Task statement:
State how many lines in the rows contain the string "Dunedin", with case counting. Give only the number.

Saved data entries:
__________

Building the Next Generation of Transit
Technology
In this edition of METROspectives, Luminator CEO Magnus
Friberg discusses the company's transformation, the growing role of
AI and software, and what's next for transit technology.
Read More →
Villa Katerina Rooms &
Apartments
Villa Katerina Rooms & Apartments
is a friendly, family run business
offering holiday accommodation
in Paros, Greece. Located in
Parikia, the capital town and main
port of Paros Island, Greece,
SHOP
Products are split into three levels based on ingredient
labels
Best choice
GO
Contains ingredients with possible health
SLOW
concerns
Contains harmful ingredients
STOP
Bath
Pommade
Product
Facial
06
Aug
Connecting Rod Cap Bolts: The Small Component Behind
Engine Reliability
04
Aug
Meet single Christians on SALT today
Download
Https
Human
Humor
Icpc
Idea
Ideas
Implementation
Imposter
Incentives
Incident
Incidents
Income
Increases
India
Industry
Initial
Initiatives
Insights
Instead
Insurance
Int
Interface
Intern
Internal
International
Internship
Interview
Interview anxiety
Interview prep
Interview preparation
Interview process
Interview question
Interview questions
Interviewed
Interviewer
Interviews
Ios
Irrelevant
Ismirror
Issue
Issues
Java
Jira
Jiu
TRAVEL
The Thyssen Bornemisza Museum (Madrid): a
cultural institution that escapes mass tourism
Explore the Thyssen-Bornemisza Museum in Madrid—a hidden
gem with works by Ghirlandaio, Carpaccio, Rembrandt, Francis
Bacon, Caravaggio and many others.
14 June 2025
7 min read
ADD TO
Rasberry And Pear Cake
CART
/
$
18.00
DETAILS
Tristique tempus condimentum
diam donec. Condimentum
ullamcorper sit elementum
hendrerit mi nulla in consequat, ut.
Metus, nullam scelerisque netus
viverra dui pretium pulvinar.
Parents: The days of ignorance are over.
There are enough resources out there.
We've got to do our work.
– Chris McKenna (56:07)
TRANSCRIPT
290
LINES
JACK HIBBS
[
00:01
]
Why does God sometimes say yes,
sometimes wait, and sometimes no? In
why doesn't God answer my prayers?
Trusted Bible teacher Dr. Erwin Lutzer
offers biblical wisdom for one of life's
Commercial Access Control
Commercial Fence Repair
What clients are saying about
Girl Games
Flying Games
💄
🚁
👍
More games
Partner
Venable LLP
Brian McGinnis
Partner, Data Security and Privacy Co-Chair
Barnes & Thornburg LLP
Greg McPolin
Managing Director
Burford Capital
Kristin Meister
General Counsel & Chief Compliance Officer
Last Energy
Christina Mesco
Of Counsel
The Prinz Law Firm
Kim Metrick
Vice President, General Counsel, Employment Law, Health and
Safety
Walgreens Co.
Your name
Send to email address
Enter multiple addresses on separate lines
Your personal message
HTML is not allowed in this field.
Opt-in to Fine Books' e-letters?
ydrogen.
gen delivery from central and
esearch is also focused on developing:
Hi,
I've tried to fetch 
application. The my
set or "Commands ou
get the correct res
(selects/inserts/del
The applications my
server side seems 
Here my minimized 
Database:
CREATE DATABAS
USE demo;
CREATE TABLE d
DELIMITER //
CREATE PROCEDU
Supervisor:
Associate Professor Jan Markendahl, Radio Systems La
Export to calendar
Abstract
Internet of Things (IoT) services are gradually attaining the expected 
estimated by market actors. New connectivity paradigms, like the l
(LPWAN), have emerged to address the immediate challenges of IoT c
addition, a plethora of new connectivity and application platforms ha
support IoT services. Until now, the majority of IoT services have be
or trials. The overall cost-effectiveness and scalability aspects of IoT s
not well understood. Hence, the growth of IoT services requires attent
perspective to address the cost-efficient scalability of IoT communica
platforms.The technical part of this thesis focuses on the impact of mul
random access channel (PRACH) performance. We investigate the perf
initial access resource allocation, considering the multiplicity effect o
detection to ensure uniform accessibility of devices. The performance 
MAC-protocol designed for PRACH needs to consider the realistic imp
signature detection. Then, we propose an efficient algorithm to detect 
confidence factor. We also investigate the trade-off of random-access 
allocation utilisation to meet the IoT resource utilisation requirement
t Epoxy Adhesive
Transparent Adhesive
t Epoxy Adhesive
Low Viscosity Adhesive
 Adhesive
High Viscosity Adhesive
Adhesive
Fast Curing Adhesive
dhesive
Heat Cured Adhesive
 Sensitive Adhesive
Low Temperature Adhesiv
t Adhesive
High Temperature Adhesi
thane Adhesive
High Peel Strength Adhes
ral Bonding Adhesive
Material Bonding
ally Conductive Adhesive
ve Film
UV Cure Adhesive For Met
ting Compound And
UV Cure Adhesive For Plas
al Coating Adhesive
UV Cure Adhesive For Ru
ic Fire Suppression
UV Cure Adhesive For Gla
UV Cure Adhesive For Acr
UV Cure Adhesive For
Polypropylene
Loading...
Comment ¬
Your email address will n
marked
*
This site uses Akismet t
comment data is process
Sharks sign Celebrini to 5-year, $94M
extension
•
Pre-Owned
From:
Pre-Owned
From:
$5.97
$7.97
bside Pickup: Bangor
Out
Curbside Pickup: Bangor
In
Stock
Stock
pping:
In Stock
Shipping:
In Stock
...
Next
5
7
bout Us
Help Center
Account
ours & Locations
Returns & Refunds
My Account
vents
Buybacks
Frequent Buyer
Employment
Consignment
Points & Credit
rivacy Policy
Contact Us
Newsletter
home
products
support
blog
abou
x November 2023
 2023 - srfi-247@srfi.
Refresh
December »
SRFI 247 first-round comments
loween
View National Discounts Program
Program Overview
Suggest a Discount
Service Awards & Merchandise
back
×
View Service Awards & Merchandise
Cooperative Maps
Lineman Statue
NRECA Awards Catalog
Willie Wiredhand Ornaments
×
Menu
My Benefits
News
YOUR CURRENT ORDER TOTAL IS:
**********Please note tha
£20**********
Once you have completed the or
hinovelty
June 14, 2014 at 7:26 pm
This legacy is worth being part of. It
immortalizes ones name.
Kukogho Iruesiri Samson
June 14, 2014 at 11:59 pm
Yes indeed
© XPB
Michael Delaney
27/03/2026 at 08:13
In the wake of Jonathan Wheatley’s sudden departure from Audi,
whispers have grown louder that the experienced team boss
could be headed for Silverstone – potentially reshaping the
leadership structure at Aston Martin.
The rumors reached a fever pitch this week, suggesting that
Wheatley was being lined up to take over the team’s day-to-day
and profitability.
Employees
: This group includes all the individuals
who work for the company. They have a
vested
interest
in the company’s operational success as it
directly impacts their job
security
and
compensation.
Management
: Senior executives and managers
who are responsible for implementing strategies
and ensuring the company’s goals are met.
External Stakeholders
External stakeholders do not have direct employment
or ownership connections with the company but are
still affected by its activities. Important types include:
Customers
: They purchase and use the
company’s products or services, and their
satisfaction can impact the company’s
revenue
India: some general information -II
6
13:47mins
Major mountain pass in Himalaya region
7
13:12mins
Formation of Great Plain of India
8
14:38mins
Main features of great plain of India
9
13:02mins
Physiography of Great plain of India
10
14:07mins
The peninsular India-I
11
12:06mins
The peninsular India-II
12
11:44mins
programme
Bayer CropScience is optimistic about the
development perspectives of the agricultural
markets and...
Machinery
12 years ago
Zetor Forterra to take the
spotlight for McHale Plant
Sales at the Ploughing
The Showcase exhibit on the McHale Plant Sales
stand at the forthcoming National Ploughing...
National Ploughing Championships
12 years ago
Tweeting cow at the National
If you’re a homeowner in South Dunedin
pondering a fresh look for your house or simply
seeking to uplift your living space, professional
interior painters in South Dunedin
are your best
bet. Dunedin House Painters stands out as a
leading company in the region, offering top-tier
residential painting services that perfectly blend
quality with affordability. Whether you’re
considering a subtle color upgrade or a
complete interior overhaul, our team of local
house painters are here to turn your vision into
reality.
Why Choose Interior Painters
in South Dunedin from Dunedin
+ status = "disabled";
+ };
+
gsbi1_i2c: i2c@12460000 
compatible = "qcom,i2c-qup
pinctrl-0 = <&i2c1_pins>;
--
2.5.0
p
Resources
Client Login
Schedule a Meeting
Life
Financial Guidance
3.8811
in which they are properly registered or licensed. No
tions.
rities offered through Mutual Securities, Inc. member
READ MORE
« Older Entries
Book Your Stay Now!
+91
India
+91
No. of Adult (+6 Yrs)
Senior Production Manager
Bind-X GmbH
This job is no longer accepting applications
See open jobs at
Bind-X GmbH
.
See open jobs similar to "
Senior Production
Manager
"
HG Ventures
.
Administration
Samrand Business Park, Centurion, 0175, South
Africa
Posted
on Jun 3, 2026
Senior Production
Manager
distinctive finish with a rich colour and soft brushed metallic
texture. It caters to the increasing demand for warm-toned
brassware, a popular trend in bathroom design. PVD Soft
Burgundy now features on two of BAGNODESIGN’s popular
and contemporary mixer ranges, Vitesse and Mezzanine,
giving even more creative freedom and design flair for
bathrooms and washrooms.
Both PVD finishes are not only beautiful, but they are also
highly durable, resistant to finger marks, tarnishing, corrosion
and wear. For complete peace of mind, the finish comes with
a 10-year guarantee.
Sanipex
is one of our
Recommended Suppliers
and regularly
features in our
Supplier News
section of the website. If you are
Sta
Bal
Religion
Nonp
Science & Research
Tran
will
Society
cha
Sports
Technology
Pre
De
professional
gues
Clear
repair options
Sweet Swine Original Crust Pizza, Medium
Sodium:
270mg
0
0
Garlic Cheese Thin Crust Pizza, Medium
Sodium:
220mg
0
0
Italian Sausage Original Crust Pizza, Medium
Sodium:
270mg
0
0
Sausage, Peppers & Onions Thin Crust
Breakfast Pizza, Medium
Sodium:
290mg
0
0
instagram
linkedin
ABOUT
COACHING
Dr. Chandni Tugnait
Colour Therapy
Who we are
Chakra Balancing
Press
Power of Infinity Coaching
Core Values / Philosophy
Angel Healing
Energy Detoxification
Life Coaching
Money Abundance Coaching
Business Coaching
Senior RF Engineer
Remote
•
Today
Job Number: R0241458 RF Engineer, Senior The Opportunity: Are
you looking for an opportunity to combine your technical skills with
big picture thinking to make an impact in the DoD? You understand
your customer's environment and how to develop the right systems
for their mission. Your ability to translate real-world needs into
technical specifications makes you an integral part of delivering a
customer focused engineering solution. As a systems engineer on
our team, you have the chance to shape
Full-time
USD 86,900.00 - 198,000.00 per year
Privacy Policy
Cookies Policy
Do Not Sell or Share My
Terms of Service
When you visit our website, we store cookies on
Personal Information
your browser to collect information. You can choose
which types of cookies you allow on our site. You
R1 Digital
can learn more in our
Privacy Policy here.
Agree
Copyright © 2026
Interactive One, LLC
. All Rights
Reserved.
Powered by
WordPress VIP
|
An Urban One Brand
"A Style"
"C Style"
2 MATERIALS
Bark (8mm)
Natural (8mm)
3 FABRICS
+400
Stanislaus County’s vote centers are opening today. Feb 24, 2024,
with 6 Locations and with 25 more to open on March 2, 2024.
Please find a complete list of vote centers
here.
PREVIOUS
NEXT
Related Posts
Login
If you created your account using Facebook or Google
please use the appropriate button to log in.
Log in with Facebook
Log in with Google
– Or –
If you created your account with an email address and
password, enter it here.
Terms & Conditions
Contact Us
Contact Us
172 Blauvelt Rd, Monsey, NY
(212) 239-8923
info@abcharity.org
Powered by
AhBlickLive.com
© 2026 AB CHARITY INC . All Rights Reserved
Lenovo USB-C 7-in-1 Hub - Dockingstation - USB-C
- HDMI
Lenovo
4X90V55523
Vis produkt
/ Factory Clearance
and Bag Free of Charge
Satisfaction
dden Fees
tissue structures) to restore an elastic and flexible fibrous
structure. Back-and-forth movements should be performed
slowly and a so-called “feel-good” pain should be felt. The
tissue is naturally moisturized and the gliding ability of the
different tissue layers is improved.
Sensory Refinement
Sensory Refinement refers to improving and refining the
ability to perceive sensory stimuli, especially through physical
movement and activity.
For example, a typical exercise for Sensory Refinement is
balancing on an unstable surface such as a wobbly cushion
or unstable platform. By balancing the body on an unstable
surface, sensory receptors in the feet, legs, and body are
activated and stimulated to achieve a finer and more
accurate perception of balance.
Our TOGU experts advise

__________

The completed task:
4